Dwight shook his head. "We’ve got plenty of radio."

"This is for taking a bearing—accurately. Perhaps when we’re submerged to periscope depth. We can’t do that, can we?"

"Not with our existing equipment. What do they want us to do that for?"

"I don’t know. It wasn’t on the agenda. It was just one of the back-room boys speaking out of turn."

"They want us to track down radio signals?"

"Honestly, I don’t know, sir. How it came up was that they asked if the radiation detector could be moved to the forward periscope so that this thing could be put on the aft periscope. John Osborne said he was pretty sure it could, but he’d take it up with you."

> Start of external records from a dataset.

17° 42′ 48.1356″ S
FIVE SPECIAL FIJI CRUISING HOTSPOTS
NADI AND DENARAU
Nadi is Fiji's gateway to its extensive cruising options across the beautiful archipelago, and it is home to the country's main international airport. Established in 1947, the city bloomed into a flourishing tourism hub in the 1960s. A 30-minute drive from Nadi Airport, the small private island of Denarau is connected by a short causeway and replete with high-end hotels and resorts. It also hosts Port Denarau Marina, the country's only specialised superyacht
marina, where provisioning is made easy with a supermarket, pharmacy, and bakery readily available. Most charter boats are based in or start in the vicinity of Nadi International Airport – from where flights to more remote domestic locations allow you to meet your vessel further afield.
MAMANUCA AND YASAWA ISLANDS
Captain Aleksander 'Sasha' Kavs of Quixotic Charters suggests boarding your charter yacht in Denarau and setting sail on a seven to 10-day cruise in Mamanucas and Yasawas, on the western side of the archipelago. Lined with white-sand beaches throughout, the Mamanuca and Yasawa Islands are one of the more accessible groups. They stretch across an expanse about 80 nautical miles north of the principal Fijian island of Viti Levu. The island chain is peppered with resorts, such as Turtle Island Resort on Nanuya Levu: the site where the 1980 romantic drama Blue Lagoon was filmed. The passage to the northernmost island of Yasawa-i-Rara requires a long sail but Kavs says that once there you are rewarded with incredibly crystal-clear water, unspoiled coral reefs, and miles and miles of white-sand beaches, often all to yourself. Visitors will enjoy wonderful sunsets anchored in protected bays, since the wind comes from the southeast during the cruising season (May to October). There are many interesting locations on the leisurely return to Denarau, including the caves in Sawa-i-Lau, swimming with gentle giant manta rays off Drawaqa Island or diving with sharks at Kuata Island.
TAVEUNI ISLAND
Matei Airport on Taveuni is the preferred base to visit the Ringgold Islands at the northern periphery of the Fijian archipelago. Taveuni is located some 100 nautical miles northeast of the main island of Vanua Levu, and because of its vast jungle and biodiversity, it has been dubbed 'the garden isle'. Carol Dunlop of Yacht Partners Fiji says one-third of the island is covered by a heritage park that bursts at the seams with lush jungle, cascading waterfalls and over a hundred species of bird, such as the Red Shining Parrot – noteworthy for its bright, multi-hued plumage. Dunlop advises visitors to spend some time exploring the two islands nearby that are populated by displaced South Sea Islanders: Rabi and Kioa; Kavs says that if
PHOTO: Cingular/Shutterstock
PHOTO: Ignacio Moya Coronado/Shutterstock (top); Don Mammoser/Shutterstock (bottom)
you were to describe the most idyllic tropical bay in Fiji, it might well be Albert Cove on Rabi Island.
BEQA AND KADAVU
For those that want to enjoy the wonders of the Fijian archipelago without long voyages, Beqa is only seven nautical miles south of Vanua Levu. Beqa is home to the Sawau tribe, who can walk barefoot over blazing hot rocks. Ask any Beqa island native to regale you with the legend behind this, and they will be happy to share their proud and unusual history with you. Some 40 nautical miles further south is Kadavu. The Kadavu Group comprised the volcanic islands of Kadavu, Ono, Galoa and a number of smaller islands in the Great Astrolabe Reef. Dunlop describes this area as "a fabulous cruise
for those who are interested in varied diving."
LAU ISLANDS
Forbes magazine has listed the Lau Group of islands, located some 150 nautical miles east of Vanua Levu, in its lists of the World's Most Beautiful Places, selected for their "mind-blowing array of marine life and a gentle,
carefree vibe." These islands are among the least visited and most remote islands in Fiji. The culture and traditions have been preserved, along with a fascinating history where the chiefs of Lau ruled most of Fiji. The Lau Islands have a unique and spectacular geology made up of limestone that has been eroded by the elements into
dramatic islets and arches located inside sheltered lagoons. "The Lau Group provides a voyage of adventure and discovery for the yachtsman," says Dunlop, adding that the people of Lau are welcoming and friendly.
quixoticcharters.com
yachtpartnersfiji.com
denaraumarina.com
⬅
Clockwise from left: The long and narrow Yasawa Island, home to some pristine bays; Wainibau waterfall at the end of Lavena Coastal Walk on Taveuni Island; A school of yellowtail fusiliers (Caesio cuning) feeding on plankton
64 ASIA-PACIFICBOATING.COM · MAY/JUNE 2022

"That’s right. It can go on the forward periscope. I thought they wanted to fit two."

"I don’t think so, sir. I think they want to fit this other gadget in its place on the aft one."

The American stared at the smoke rising from his cigarette. Then he said, "Seattle."

"What’s that, sir?"

"Seattle. There were radio signals coming from someplace near Seattle. Do you know if they’re still coming through?"

Peter shook his head, amazed. "I didn’t know anything about that. Do you mean that somebody’s still operating a transmitter?"

The captain shrugged his shoulders. "Could be. If so, it’s somebody that doesn’t know how to send. Sometimes they make a group, sometimes a word in clear. Most times it’s just a jumble, like a child might make, playing at radio stations."

"Does this go on all the time?"

Dwight shook his head. "I don’t think so. It comes on the air irregularly, now and then. I know they’re monitoring that frequency most of the time. At least, they were till Christmas. I haven’t heard since."